▶ **Extracted records**:
——
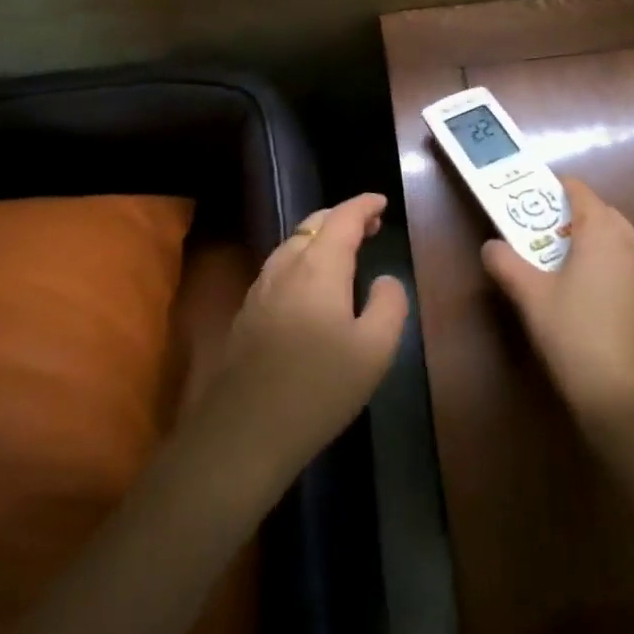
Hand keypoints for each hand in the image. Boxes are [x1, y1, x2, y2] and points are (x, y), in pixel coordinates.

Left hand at [198, 193, 408, 496]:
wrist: (244, 431)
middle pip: (313, 225)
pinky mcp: (247, 314)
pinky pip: (280, 268)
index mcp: (318, 267)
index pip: (343, 218)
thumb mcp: (375, 350)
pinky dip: (303, 260)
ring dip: (320, 238)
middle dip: (342, 218)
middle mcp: (285, 267)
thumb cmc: (319, 387)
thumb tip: (386, 279)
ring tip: (344, 251)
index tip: (381, 202)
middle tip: (370, 226)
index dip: (363, 205)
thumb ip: (389, 304)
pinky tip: (311, 286)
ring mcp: (260, 289)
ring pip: (292, 245)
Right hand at [482, 178, 633, 427]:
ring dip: (592, 237)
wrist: (621, 392)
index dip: (556, 188)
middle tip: (540, 228)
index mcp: (602, 232)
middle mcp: (630, 243)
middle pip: (602, 212)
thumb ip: (506, 263)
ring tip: (561, 255)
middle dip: (573, 213)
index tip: (532, 195)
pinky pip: (626, 261)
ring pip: (618, 237)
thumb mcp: (529, 295)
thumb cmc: (573, 332)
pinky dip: (606, 259)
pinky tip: (585, 286)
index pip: (581, 192)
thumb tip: (491, 246)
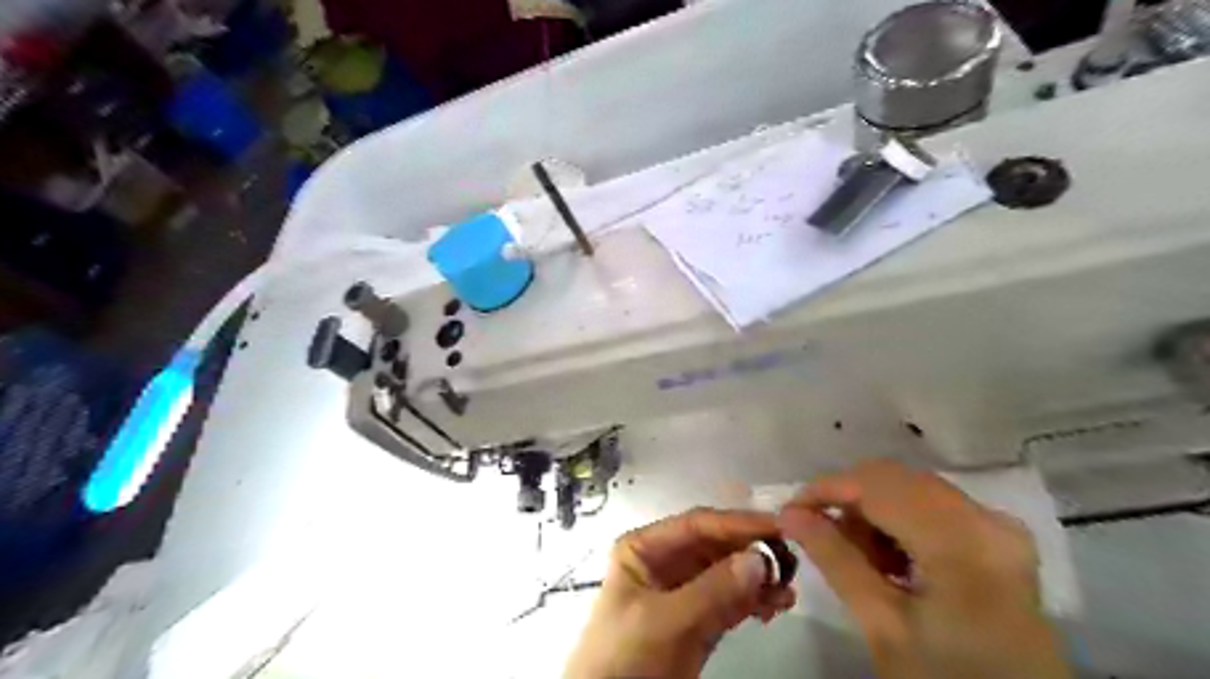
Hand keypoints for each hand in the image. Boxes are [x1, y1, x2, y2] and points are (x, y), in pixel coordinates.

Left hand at [565, 510, 796, 678]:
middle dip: (751, 552)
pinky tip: (775, 606)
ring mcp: (682, 591)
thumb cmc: (625, 656)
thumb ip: (713, 590)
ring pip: (727, 573)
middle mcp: (664, 561)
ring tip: (787, 591)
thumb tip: (761, 558)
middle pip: (715, 546)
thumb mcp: (664, 621)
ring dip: (757, 578)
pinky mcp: (696, 620)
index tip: (779, 527)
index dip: (737, 523)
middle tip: (790, 561)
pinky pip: (729, 601)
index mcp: (644, 548)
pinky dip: (753, 602)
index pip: (696, 525)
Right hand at [780, 462, 1072, 678]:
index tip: (790, 510)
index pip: (877, 486)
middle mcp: (985, 519)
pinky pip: (934, 504)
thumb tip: (789, 514)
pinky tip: (890, 557)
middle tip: (819, 534)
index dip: (827, 489)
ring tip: (857, 555)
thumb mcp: (882, 625)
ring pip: (912, 488)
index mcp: (961, 542)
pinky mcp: (1000, 536)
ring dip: (873, 510)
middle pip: (896, 479)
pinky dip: (900, 520)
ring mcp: (998, 525)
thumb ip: (835, 560)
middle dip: (849, 500)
——
▶ **Task directions**:
Leave the pictures out, and transcribe exactly the lines above starting at the one that contains "ring tip: (561, 255)" and ending at the one that contains "middle tip: (790, 561)".

▶ **Your response**:
ring tip: (561, 255)
middle dip: (573, 213)
index tip: (532, 195)
pinky pip: (626, 261)
ring pip: (618, 237)
thumb mcp: (529, 295)
thumb cmc: (573, 332)
pinky dip: (606, 259)
pinky tip: (585, 286)
index pip: (581, 192)
thumb tip: (491, 246)
Hand keypoints for each hand in the image. Boxes are [x1, y1, x2, y2] and points are (x, y), in pixel coordinates.

Left hand at [565, 510, 796, 678]:
middle dip: (751, 552)
pinky tip: (775, 606)
ring mcp: (682, 591)
thumb cmc: (625, 656)
thumb ip: (713, 590)
ring pip: (727, 573)
middle mcp: (664, 561)
ring tip: (787, 591)
thumb tip: (761, 558)
middle pip: (715, 546)
thumb mcp: (664, 621)
ring dip: (757, 578)
pinky mcp: (696, 620)
index tip: (779, 527)
index dip: (737, 523)
middle tip: (790, 561)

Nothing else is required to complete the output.